Registered agent live in your formation state
U.S. address confirmed in writing
Banking application
Documents formatted and routed for your application.
Documents formatted for bank review
Application routed on your behalf
Timeline
| Day | What happens |
|---|---|
| 0 | Sign up, complete the questionnaire. |
| 0-1 | Recommendation delivered. Filing submitted. |
| 1-2 | Formation confirmed in many states; some take longer. Documents generated. Agent and address activated. |
| Following weeks | EIN processed (IRS timing varies). Banking application prepared and routed. |
Timelines vary by state, IRS processing, bank review, and customer responsiveness. The realistic window for your situation is in your written recommendation.
Common formation mistakes (and how we avoid them)
Forming in the wrong state.
The right state depends on what the business does, not on the Delaware default.
Choosing an LLC when a C-Corp is required.
Venture-track? We say so before we file.
A boilerplate operating agreement.
Generic templates break in diligence.
A bad EIN application.
Vague entity descriptions and missing responsible-party data cause rejections. We reduce avoidable errors before submission.
A missed registered agent renewal.
This is how entities quietly dissolve. Year 1 included; ongoing years billed clearly.
Using a PO Box as the "U.S. address."
Counterparties typically reject these. We provide a real street address.
Recommended plan
Formation + EIN + banking prep only
→ Starter
Formation + year-round compliance and tax
→ Compliance + Tax
Revenue and a handled back office
→ Managed Back Office
FAQ
How do I know which state to form in?
We send you a written recommendation before we file.
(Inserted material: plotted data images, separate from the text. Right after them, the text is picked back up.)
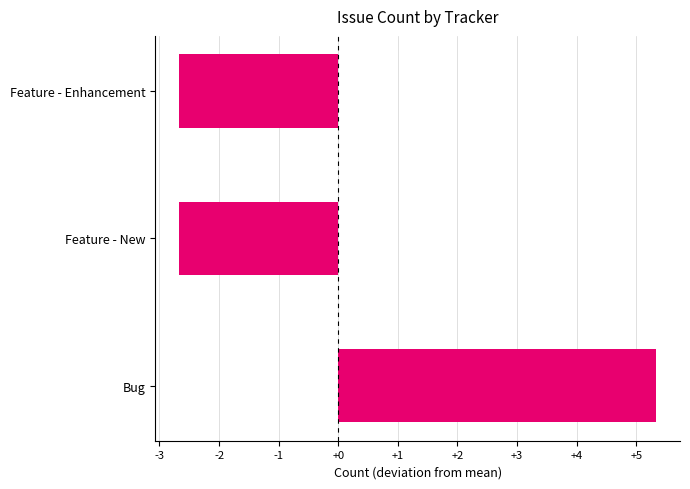

Which category has the highest value across all series?

Bug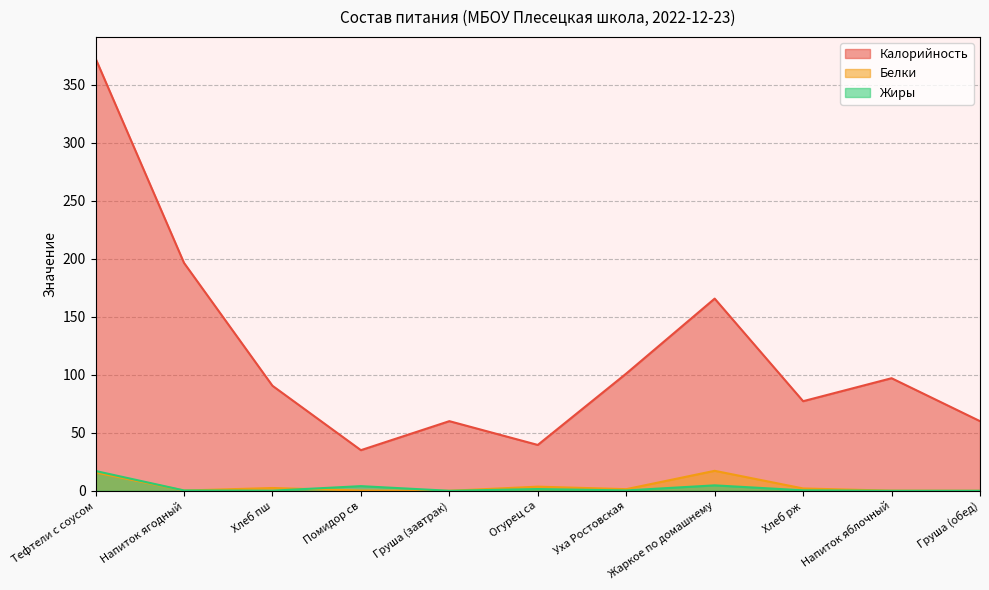

What is the highest value of the Белки series?

17.2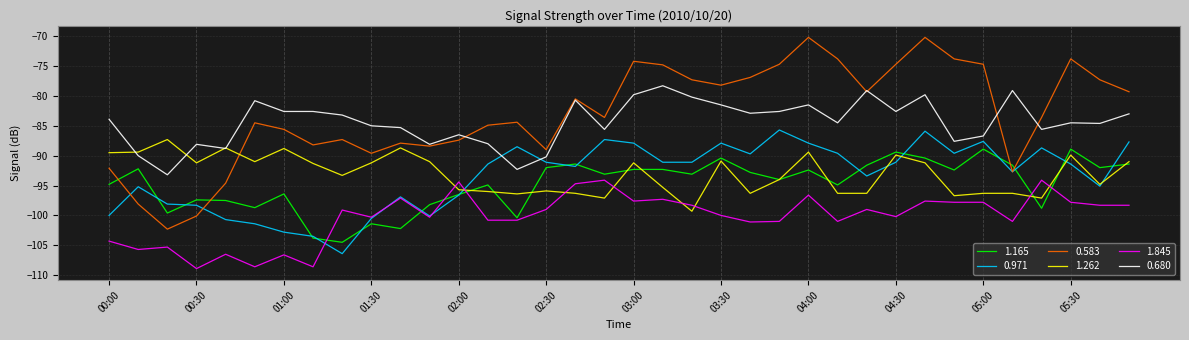

What is the maximum value shown in the chart?

-70.2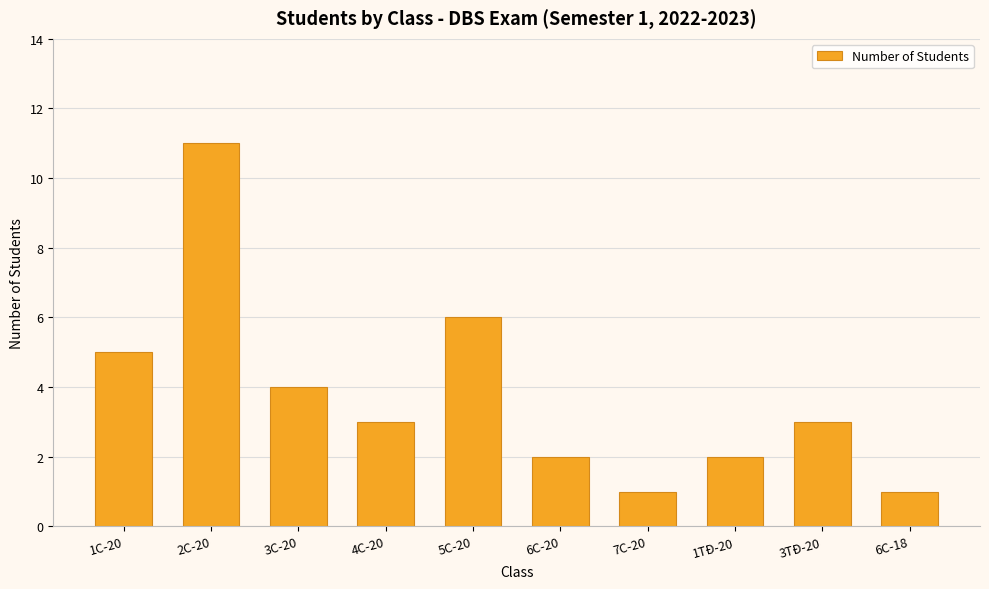

What is the label of the 5th bar from the left?

5C-20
It explains the state, the entity, the documents, the exact state fees, and a realistic timeline.
Can I really get an EIN without an SSN?
Yes. We file on the non-SSN track. Timing varies based on IRS processing; higher-tier plans include priority handling by the Prolify team, meaning faster internal handling and document preparation, while IRS timing can still vary.
Do you provide a registered agent in every state?
Yes, through licensed U.S. partners. Year 1 is included with every formation.
Will my U.S. address satisfy state, IRS, and bank requirements?
We provide a real U.S. street address, not a PO Box, used for state and IRS purposes and business mail, and included in banking applications where accepted by the issuer. Bank policies vary; we tell you which issuers accept what.
What if I already have an LLC and want to upgrade or convert?
Talk to our team. Electing C-Corp treatment, converting LLC to C-Corp, or expanding to multi-member: we'll quote the work clearly and coordinate with licensed partners where required.
Do you help with apostille?
Yes, on request. Useful when presenting U.S. documents to authorities outside the U.S.